In Canada there are different certification bodies that assess, monitor and ensure the standards required for organic farming – products that are traded inter-provincially or internationally – they are regulated by the Organic Federation of Canada. These certification bodies can give you some sense of security and comfort but if you are still skeptical you can always visit the farms if they are close enough to you. A conversation with the store/retailer will usually glean their purpose, values and integrity. Some farms have videos that show how their processes work with produce and animals.
Identifying locally grown organic products
At the time this was published , with the exception of Quebec and British Columbia provinces do not have regulations that require producers or processors of locally produced organic to have their operations certified. However, you can reach out to the province’s consumer protection bureau to confirm organic legitimacy.
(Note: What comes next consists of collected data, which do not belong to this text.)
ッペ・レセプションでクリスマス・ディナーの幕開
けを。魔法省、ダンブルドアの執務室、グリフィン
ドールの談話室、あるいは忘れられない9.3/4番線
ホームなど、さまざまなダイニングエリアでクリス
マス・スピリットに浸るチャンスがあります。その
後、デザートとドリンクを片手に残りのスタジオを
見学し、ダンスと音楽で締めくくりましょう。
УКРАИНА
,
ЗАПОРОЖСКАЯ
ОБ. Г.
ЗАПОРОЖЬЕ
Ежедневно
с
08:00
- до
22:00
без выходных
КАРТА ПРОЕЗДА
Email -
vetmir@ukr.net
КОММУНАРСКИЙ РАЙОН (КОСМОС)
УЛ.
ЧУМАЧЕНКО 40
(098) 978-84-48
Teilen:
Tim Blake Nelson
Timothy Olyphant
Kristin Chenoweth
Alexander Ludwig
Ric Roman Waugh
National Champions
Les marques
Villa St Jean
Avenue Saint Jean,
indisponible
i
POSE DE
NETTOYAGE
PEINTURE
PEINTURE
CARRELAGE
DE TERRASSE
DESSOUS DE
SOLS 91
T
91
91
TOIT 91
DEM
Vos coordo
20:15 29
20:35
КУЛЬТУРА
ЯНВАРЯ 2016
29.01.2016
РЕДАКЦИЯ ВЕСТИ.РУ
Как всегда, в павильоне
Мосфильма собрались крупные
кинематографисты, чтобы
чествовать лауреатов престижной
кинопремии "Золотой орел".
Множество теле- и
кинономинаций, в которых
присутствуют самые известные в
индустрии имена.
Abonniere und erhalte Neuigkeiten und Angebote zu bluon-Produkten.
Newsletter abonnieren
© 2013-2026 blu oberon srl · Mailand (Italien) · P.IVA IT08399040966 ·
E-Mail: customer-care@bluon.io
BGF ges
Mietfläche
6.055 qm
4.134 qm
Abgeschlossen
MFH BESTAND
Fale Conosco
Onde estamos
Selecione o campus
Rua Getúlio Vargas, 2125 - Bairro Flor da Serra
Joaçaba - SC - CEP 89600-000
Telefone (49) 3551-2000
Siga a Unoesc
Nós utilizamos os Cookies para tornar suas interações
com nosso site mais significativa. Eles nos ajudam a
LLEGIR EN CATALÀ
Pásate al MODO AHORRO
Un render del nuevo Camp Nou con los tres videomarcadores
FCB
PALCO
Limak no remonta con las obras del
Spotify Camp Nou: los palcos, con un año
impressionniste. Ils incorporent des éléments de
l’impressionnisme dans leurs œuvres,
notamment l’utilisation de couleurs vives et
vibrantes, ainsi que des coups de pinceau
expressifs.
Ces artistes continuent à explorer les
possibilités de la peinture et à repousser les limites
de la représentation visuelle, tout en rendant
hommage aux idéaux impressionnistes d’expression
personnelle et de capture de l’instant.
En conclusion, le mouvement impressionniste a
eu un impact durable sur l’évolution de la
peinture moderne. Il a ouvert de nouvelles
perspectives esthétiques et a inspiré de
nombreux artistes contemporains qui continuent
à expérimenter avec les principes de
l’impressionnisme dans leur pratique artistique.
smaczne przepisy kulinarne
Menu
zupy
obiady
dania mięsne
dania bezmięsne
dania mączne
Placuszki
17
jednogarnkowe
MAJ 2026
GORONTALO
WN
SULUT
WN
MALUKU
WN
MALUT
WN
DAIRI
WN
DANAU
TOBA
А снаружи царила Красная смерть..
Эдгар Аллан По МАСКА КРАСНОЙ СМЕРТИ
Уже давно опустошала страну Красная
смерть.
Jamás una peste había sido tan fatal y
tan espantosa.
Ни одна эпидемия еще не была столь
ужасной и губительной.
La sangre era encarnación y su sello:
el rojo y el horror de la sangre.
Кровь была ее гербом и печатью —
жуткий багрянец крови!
Also, apparently the certification can be cost prohibitive for some small businesses.
The Organic Federation of Canada states the following:
It is very easy for Canadian consumers to identify organic products.
- The “organic” label must always indicate the name of the authorized certifier that inspected the products and validated their designation.
- In addition, product labels may bear the Canada Organic logo, which will be easily identified on product labels. However, the use of this logo is optional.
- Only products that contain more than 95% organic ingredients may be labelled “organic” and may bear the logo.
- If the percentage of organic ingredients is between 70% and 95%, the label will bear the words: “Made with x% organic ingredients.” It is compulsory to indicate the percentage of organic ingredients on the label if it is between 70% and 95%.
- If the product contains less than 70% organic ingredients, the word “organic” may only appear on the ingredients list, only to describe the certified organic ingredients.
- All accredited certifying bodies under the Canada Organic Regime are listed on the COO website.
- As a last resort, any consumer may ask to see the organic compliance certificate issued by the certifier who inspected the product labelled “organic.” Organic compliance certificates are absolutely essential. Products that are not backed by these certificates may not claim to be organic.
Source: Organic Federation of Canada
Logo: The following logo can be used to identify organic produce, however, organic produce that follow the organic Canadian standards may not always have the logo on the packaging. Also, imported products that were produced with Canadian standards may have the Canadian organic logo.
Beware of labels that tout “natural “ ingredients, this does not mean it is organic.
Should we trust organic labels? Most of us do not have the time to go the extra mile to make sure our products, especially organic products are as they say on the packages or in our produce sections; we hope and take for granted that regulations are followed and that our grocers are ethical and conduct business with integrity.